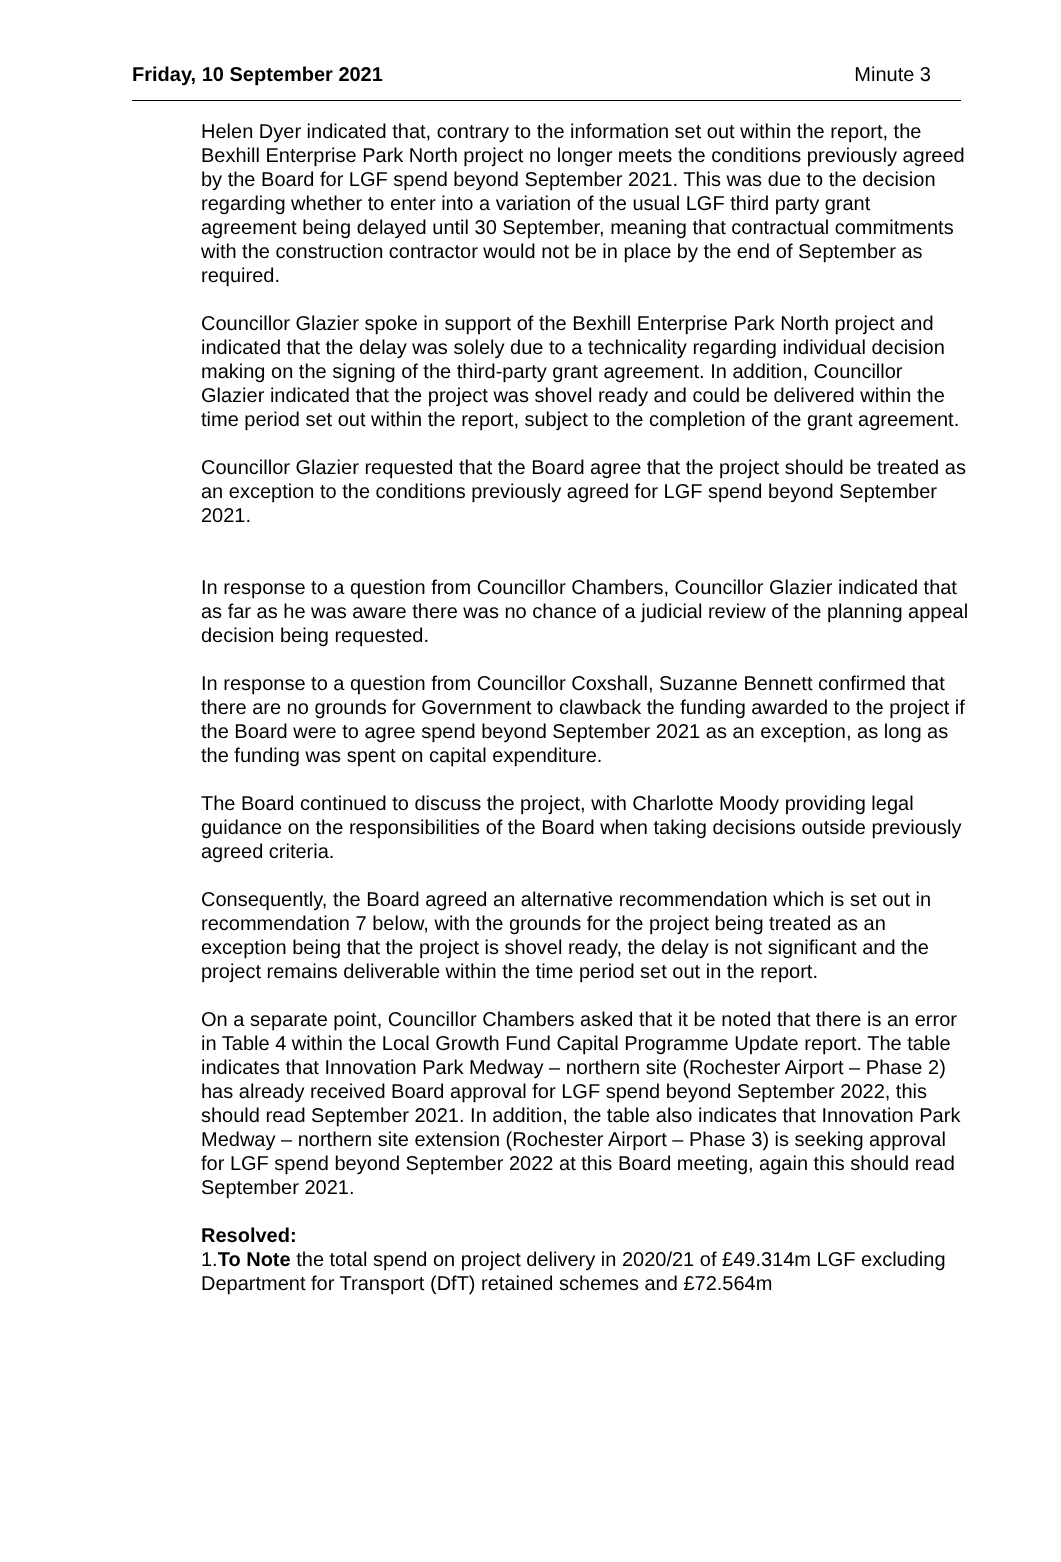Friday, 10 September 2021 Minute 3
Helen Dyer indicated that, contrary to the information set out within the report, the Bexhill Enterprise Park North project no longer meets the conditions previously agreed by the Board for LGF spend beyond September 2021. This was due to the decision regarding whether to enter into a variation of the usual LGF third party grant agreement being delayed until 30 September, meaning that contractual commitments with the construction contractor would not be in place by the end of September as required.
Councillor Glazier spoke in support of the Bexhill Enterprise Park North project and indicated that the delay was solely due to a technicality regarding individual decision making on the signing of the third-party grant agreement. In addition, Councillor Glazier indicated that the project was shovel ready and could be delivered within the time period set out within the report, subject to the completion of the grant agreement.
Councillor Glazier requested that the Board agree that the project should be treated as an exception to the conditions previously agreed for LGF spend beyond September 2021.
In response to a question from Councillor Chambers, Councillor Glazier indicated that as far as he was aware there was no chance of a judicial review of the planning appeal decision being requested.
In response to a question from Councillor Coxshall, Suzanne Bennett confirmed that there are no grounds for Government to clawback the funding awarded to the project if the Board were to agree spend beyond September 2021 as an exception, as long as the funding was spent on capital expenditure.
The Board continued to discuss the project, with Charlotte Moody providing legal guidance on the responsibilities of the Board when taking decisions outside previously agreed criteria.
Consequently, the Board agreed an alternative recommendation which is set out in recommendation 7 below, with the grounds for the project being treated as an exception being that the project is shovel ready, the delay is not significant and the project remains deliverable within the time period set out in the report.
On a separate point, Councillor Chambers asked that it be noted that there is an error in Table 4 within the Local Growth Fund Capital Programme Update report. The table indicates that Innovation Park Medway – northern site (Rochester Airport – Phase 2) has already received Board approval for LGF spend beyond September 2022, this should read September 2021. In addition, the table also indicates that Innovation Park Medway – northern site extension (Rochester Airport – Phase 3) is seeking approval for LGF spend beyond September 2022 at this Board meeting, again this should read September 2021.
Resolved:
1.To Note the total spend on project delivery in 2020/21 of £49.314m LGF excluding Department for Transport (DfT) retained schemes and £72.564m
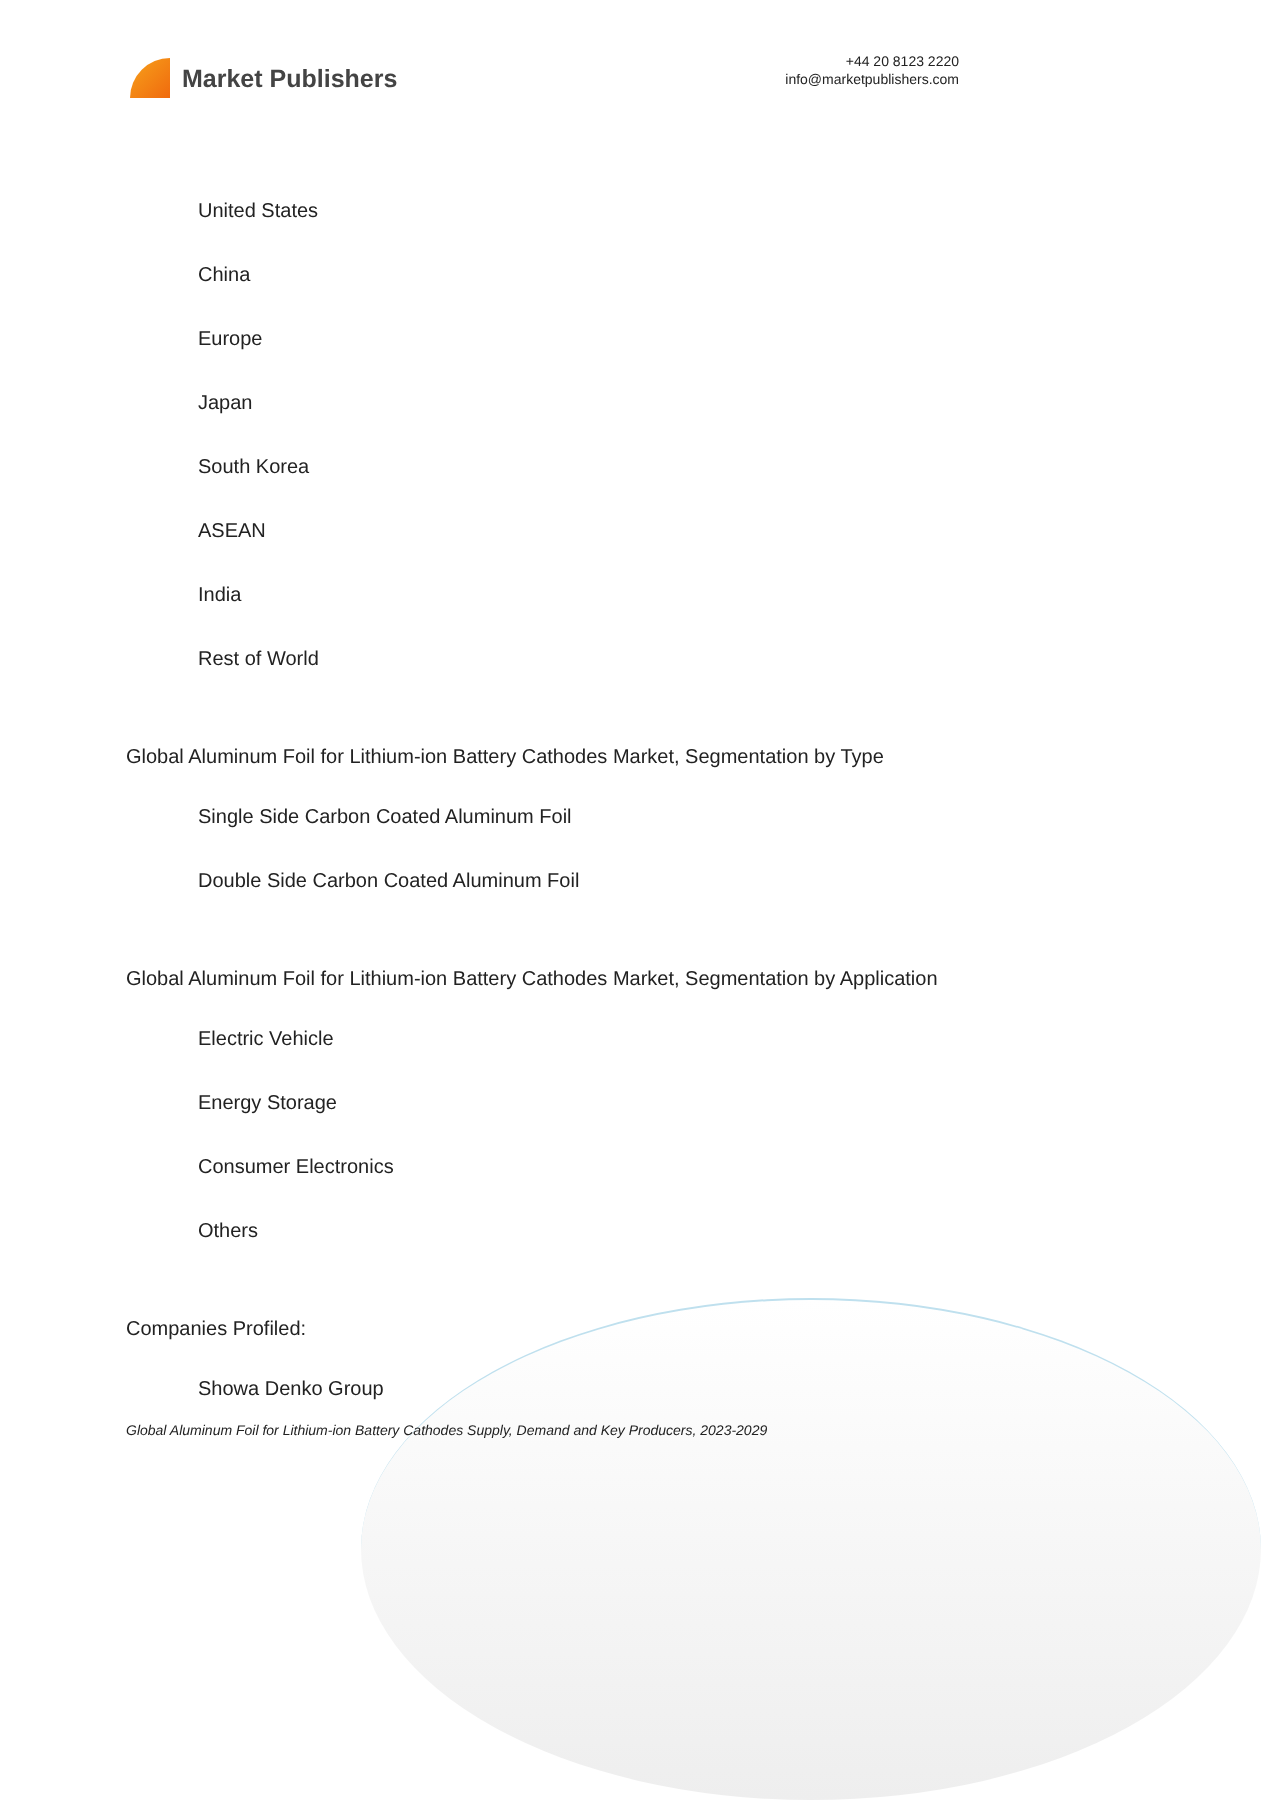Market Publishers
+44 20 8123 2220
info@marketpublishers.com
United States
China
Europe
Japan
South Korea
ASEAN
India
Rest of World
Global Aluminum Foil for Lithium-ion Battery Cathodes Market, Segmentation by Type
Single Side Carbon Coated Aluminum Foil
Double Side Carbon Coated Aluminum Foil
Global Aluminum Foil for Lithium-ion Battery Cathodes Market, Segmentation by Application
Electric Vehicle
Energy Storage
Consumer Electronics
Others
Companies Profiled:
Showa Denko Group
Global Aluminum Foil for Lithium-ion Battery Cathodes Supply, Demand and Key Producers, 2023-2029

------------------------

▶ **ABOUT THIS TASK**
The records must be copied with no word altered, and without their pictures.

▶ **RESULT FOR THIS TASK**
Friday, 10 September 2021 Minute 3
Helen Dyer indicated that, contrary to the information set out within the report, the Bexhill Enterprise Park North project no longer meets the conditions previously agreed by the Board for LGF spend beyond September 2021. This was due to the decision regarding whether to enter into a variation of the usual LGF third party grant agreement being delayed until 30 September, meaning that contractual commitments with the construction contractor would not be in place by the end of September as required.
Councillor Glazier spoke in support of the Bexhill Enterprise Park North project and indicated that the delay was solely due to a technicality regarding individual decision making on the signing of the third-party grant agreement. In addition, Councillor Glazier indicated that the project was shovel ready and could be delivered within the time period set out within the report, subject to the completion of the grant agreement.
Councillor Glazier requested that the Board agree that the project should be treated as an exception to the conditions previously agreed for LGF spend beyond September 2021.
In response to a question from Councillor Chambers, Councillor Glazier indicated that as far as he was aware there was no chance of a judicial review of the planning appeal decision being requested.
In response to a question from Councillor Coxshall, Suzanne Bennett confirmed that there are no grounds for Government to clawback the funding awarded to the project if the Board were to agree spend beyond September 2021 as an exception, as long as the funding was spent on capital expenditure.
The Board continued to discuss the project, with Charlotte Moody providing legal guidance on the responsibilities of the Board when taking decisions outside previously agreed criteria.
Consequently, the Board agreed an alternative recommendation which is set out in recommendation 7 below, with the grounds for the project being treated as an exception being that the project is shovel ready, the delay is not significant and the project remains deliverable within the time period set out in the report.
On a separate point, Councillor Chambers asked that it be noted that there is an error in Table 4 within the Local Growth Fund Capital Programme Update report. The table indicates that Innovation Park Medway – northern site (Rochester Airport – Phase 2) has already received Board approval for LGF spend beyond September 2022, this should read September 2021. In addition, the table also indicates that Innovation Park Medway – northern site extension (Rochester Airport – Phase 3) is seeking approval for LGF spend beyond September 2022 at this Board meeting, again this should read September 2021.
Resolved:
1.To Note the total spend on project delivery in 2020/21 of £49.314m LGF excluding Department for Transport (DfT) retained schemes and £72.564m
Market Publishers
+44 20 8123 2220
info@marketpublishers.com
United States
China
Europe
Japan
South Korea
ASEAN
India
Rest of World
Global Aluminum Foil for Lithium-ion Battery Cathodes Market, Segmentation by Type
Single Side Carbon Coated Aluminum Foil
Double Side Carbon Coated Aluminum Foil
Global Aluminum Foil for Lithium-ion Battery Cathodes Market, Segmentation by Application
Electric Vehicle
Energy Storage
Consumer Electronics
Others
Companies Profiled:
Showa Denko Group
Global Aluminum Foil for Lithium-ion Battery Cathodes Supply, Demand and Key Producers, 2023-2029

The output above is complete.